Records from a data source:
☆ ☆ ☆ ☆ ☆

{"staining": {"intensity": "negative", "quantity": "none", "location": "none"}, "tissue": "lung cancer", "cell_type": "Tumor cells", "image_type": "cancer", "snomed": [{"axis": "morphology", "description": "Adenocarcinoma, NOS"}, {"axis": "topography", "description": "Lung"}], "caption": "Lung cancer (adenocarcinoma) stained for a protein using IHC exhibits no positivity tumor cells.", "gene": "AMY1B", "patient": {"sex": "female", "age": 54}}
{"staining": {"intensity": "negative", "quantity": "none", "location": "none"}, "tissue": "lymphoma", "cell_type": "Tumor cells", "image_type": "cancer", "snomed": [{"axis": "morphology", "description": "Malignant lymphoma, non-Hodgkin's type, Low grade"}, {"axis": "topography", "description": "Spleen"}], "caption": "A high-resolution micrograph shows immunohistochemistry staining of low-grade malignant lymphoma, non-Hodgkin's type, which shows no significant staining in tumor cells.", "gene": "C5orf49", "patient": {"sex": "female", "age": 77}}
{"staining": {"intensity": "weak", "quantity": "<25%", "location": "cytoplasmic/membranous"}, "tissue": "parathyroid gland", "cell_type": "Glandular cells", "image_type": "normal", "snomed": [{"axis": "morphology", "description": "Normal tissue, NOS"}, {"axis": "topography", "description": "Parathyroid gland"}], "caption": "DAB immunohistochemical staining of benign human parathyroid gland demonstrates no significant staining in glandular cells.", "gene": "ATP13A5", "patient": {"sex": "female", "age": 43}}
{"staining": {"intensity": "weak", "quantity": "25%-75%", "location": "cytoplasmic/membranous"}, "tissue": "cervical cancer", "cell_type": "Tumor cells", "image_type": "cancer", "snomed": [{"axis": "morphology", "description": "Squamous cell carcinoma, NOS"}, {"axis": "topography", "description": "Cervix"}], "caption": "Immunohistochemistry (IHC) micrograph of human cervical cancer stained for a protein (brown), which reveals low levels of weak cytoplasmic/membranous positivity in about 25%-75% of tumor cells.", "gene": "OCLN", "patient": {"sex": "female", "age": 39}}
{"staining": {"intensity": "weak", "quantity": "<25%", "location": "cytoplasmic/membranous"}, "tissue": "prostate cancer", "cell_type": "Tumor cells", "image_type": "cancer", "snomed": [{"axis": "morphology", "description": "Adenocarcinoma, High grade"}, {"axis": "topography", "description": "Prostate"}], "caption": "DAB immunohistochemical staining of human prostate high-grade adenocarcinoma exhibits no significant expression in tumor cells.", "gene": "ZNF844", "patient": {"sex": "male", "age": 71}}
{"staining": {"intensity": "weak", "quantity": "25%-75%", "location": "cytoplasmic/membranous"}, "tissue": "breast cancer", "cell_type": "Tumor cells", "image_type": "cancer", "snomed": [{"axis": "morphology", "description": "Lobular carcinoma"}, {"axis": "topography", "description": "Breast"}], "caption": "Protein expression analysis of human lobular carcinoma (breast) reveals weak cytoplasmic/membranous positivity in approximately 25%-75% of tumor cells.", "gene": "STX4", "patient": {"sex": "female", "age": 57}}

☆ ☆ ☆ ☆ ☆

ACTION ITEM: An exact, complete copy of the records is the expected answer.

EXPECTED ANSWER:
{"staining": {"intensity": "negative", "quantity": "none", "location": "none"}, "tissue": "lung cancer", "cell_type": "Tumor cells", "image_type": "cancer", "snomed": [{"axis": "morphology", "description": "Adenocarcinoma, NOS"}, {"axis": "topography", "description": "Lung"}], "caption": "Lung cancer (adenocarcinoma) stained for a protein using IHC exhibits no positivity tumor cells.", "gene": "AMY1B", "patient": {"sex": "female", "age": 54}}
{"staining": {"intensity": "negative", "quantity": "none", "location": "none"}, "tissue": "lymphoma", "cell_type": "Tumor cells", "image_type": "cancer", "snomed": [{"axis": "morphology", "description": "Malignant lymphoma, non-Hodgkin's type, Low grade"}, {"axis": "topography", "description": "Spleen"}], "caption": "A high-resolution micrograph shows immunohistochemistry staining of low-grade malignant lymphoma, non-Hodgkin's type, which shows no significant staining in tumor cells.", "gene": "C5orf49", "patient": {"sex": "female", "age": 77}}
{"staining": {"intensity": "weak", "quantity": "<25%", "location": "cytoplasmic/membranous"}, "tissue": "parathyroid gland", "cell_type": "Glandular cells", "image_type": "normal", "snomed": [{"axis": "morphology", "description": "Normal tissue, NOS"}, {"axis": "topography", "description": "Parathyroid gland"}], "caption": "DAB immunohistochemical staining of benign human parathyroid gland demonstrates no significant staining in glandular cells.", "gene": "ATP13A5", "patient": {"sex": "female", "age": 43}}
{"staining": {"intensity": "weak", "quantity": "25%-75%", "location": "cytoplasmic/membranous"}, "tissue": "cervical cancer", "cell_type": "Tumor cells", "image_type": "cancer", "snomed": [{"axis": "morphology", "description": "Squamous cell carcinoma, NOS"}, {"axis": "topography", "description": "Cervix"}], "caption": "Immunohistochemistry (IHC) micrograph of human cervical cancer stained for a protein (brown), which reveals low levels of weak cytoplasmic/membranous positivity in about 25%-75% of tumor cells.", "gene": "OCLN", "patient": {"sex": "female", "age": 39}}
{"staining": {"intensity": "weak", "quantity": "<25%", "location": "cytoplasmic/membranous"}, "tissue": "prostate cancer", "cell_type": "Tumor cells", "image_type": "cancer", "snomed": [{"axis": "morphology", "description": "Adenocarcinoma, High grade"}, {"axis": "topography", "description": "Prostate"}], "caption": "DAB immunohistochemical staining of human prostate high-grade adenocarcinoma exhibits no significant expression in tumor cells.", "gene": "ZNF844", "patient": {"sex": "male", "age": 71}}
{"staining": {"intensity": "weak", "quantity": "25%-75%", "location": "cytoplasmic/membranous"}, "tissue": "breast cancer", "cell_type": "Tumor cells", "image_type": "cancer", "snomed": [{"axis": "morphology", "description": "Lobular carcinoma"}, {"axis": "topography", "description": "Breast"}], "caption": "Protein expression analysis of human lobular carcinoma (breast) reveals weak cytoplasmic/membranous positivity in approximately 25%-75% of tumor cells.", "gene": "STX4", "patient": {"sex": "female", "age": 57}}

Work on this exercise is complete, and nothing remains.